We got our hands on the early code and were able to run some preliminary numbers. Again, the developers say their code is still very early. It’s currently x86-only (albeit with support for advanced instruction sets like AVX2), lacks B-frame support (preventing it from achieving maximum compression), and doesn’t yet include some of the optimizations taken from x264 (like look-ahead and rate control). However, the features it does offer are good enough for some Core i7-4770K benchmarking as a precursor to what you might see in an upcoming processor review.
In the interest of transparency, we're using the following benchmark command: x265 --input Kimono1_1920x1080_24.yuv --width 1920 --height 1080 --rate 24 -f 240 -o q24_Kimono1.out --rect --max-merge 1 --hash 1 --wpp --gops 4 --tu-intra-depth 1 --tu-inter-depth 2 --no-tskip, with quantization parameters between 24 and 42. It's notable that we're employing GOP (Group Of Picture)-level parallelism to keep our quad-core -4770K busy. I'm also adding the --cpuid switch to control the instruction sets being used.
The first observation we’re able to make is that x265 currently sees the most benefit from optimizations related to SSE3 and then SSE4.1. Gains attributable to AVX and AVX2 are still relatively small. According to the lead developer, the one part of the encoder utilizing AVX2, motion search, isn’t particularly performance-critical.
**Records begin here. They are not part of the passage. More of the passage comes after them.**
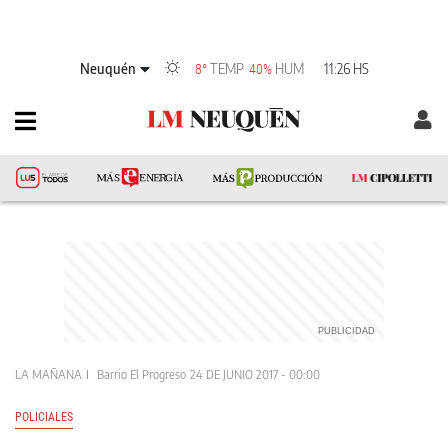
Neuquén
TEMP
HUM
11:26 HS
8°
40%
LA MAÑANA
Barrio El Progreso
24 DE JUNIO 2017 - 00:00
POLICIALES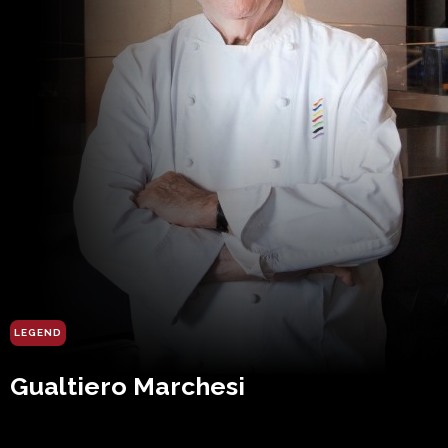
LEGEND
Gualtiero Marchesi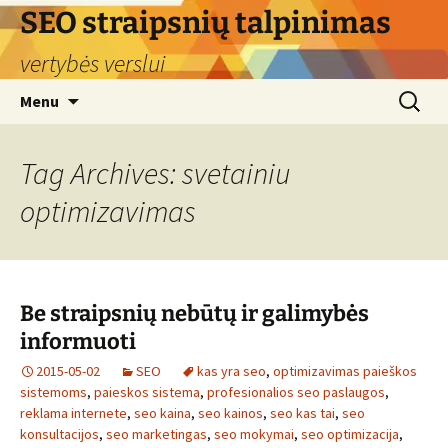
Skip
SEO straipsnių talpinimas
to
vertybės verslui
content
Search
Menu
for:
Tag Archives: svetainiu
optimizavimas
Be straipsnių nebūtų ir galimybės
informuoti
2015-05-02
SEO
kas yra seo
,
optimizavimas paieškos
sistemoms
,
paieskos sistema
,
profesionalios seo paslaugos
,
reklama internete
,
seo kaina
,
seo kainos
,
seo kas tai
,
seo
konsultacijos
,
seo marketingas
,
seo mokymai
,
seo optimizacija
,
The x265 team is hoping to achieve real-time 1080p30 encoding on a Xeon-based server with 16 physical cores by next month. At this early stage, however, we’re still under 4 FPS using a quad-core -4770K.
Performance scales up as the quantization parameter changes, affecting quality. Naturally, as you approach the maximum QP of 51 (we’re only testing up to 42), bit rates drop and the encoder’s speed increases.
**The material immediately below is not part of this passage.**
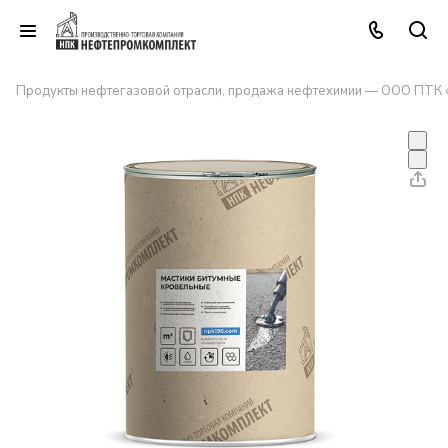
Продукты нефтегазовой отрасли, продажа нефтехимии — ООО ПТК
Although QP changes affect performance and encode time, the bit rate does not vary, with one exception. For some reason, we observed a very slightly higher rate with AVX2 enabled, which is why you see the red line peeking out above the other overlapped results.
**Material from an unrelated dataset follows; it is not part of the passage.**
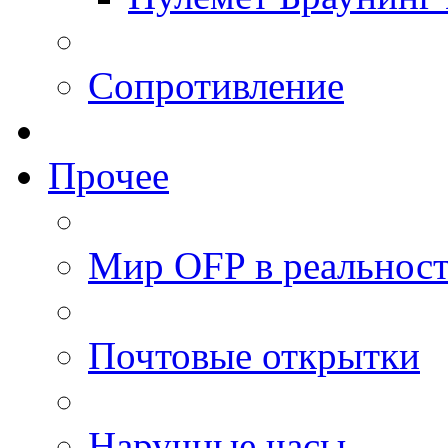
Сопротивление
Прочее
Мир OFP в реальнос
Почтовые открытки
Наручные часы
You can draw conclusions about video quality two ways: objectively, using mathematical models, or subjectively, by looking at two clips and creating your own evaluation. PSNR, or peak signal-to-noise-ratio, is the most commonly-used objective technique describing the ratio between the reference image (in our case a raw YUV file) and error introduced by compressing it. This isn’t a perfect representation of quality, but, in general, a higher PSNR corresponds to an output more representative of the original.
Again, we see consistency across each instruction set, except for AVX2, which dips a bit at the highest QPs.